• **What is expected**
Please copy all of the data that follows exactly, leaving any pictures out.
*** Opening of Source data ***
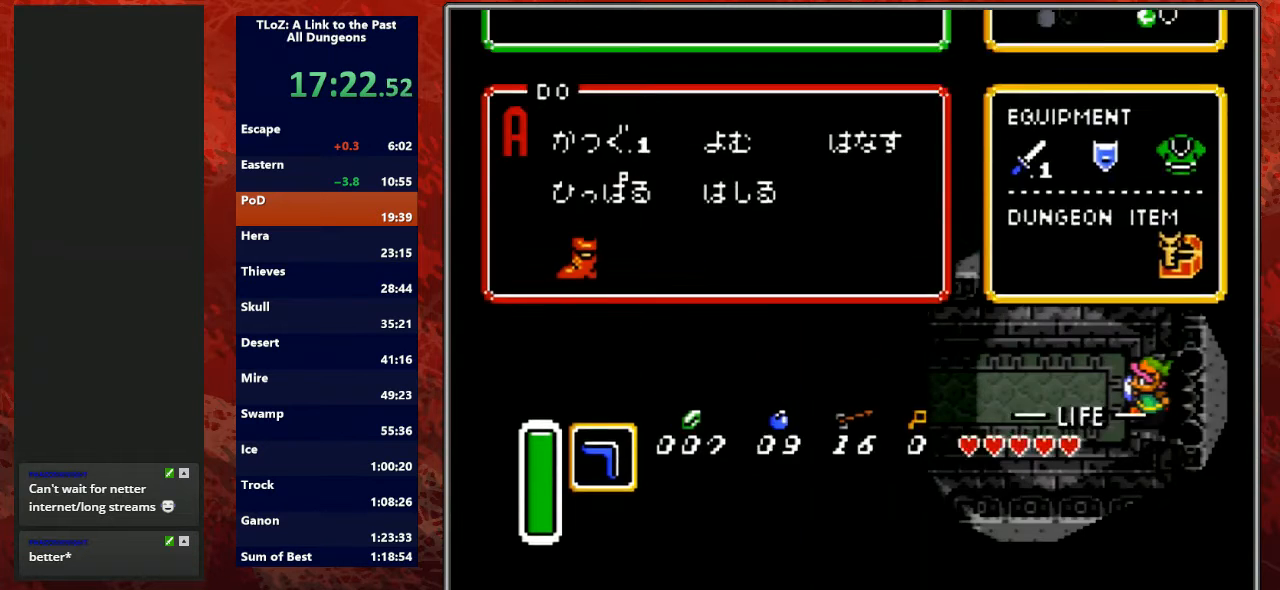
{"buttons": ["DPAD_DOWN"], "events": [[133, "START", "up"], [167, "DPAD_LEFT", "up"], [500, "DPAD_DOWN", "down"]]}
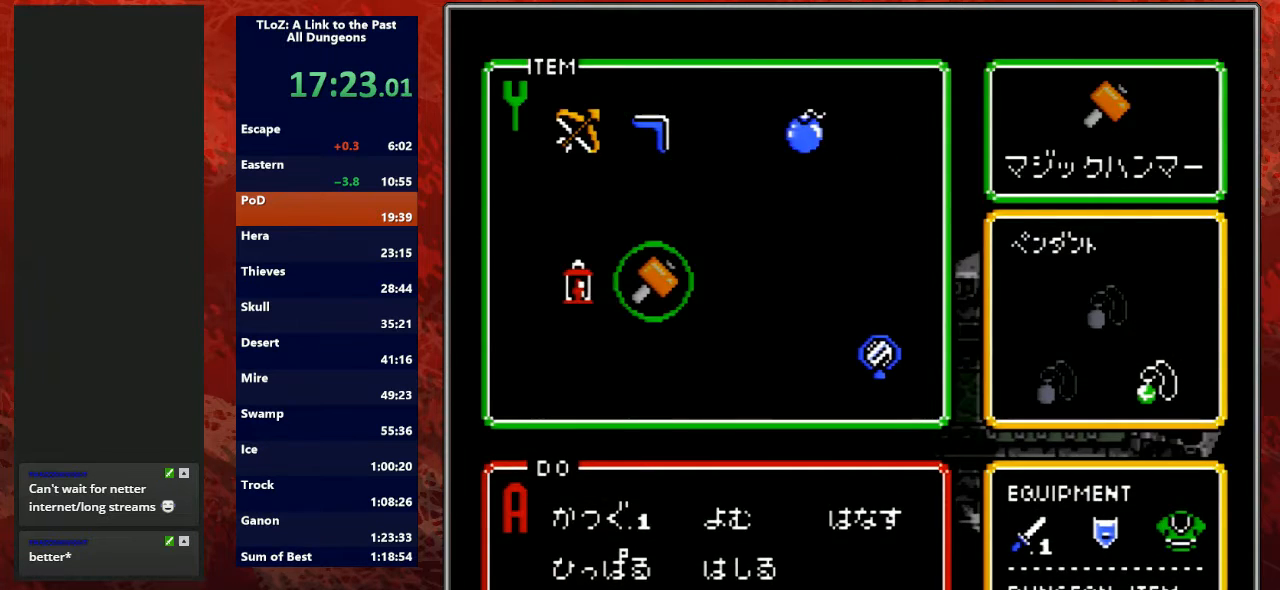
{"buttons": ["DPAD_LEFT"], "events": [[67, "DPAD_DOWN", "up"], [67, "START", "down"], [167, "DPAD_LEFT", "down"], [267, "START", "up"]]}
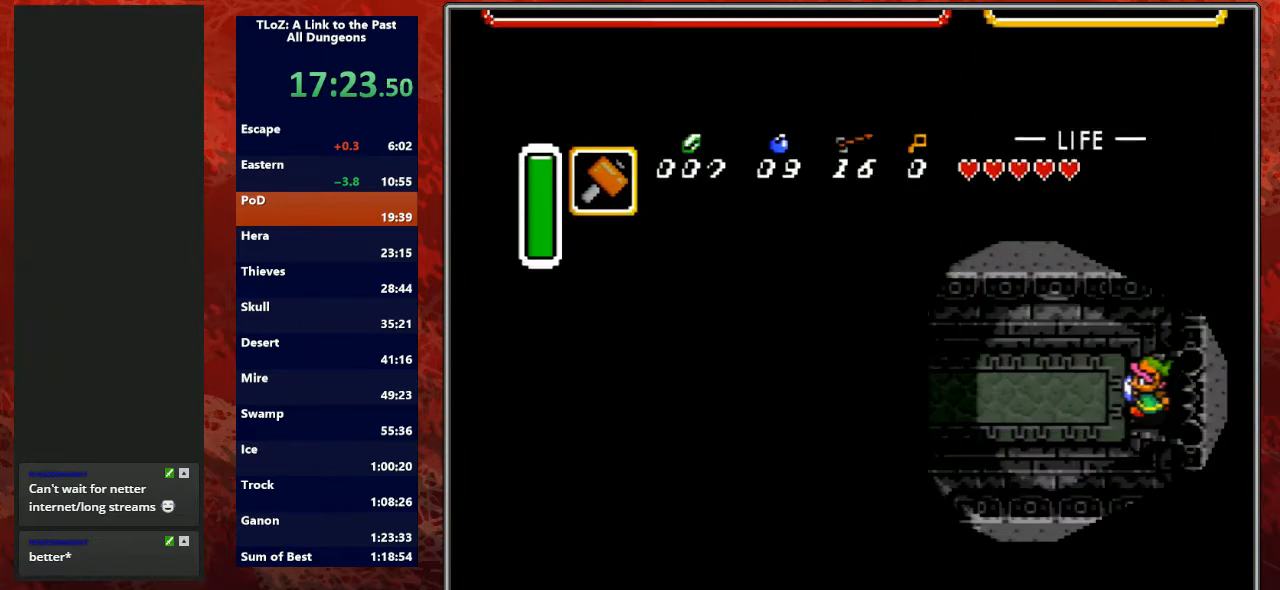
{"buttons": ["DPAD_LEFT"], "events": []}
*** Close of Source data ***
• **Task output**
{"buttons": ["DPAD_DOWN"], "events": [[133, "START", "up"], [167, "DPAD_LEFT", "up"], [500, "DPAD_DOWN", "down"]]}
{"buttons": ["DPAD_LEFT"], "events": [[67, "DPAD_DOWN", "up"], [67, "START", "down"], [167, "DPAD_LEFT", "down"], [267, "START", "up"]]}
{"buttons": ["DPAD_LEFT"], "events": []}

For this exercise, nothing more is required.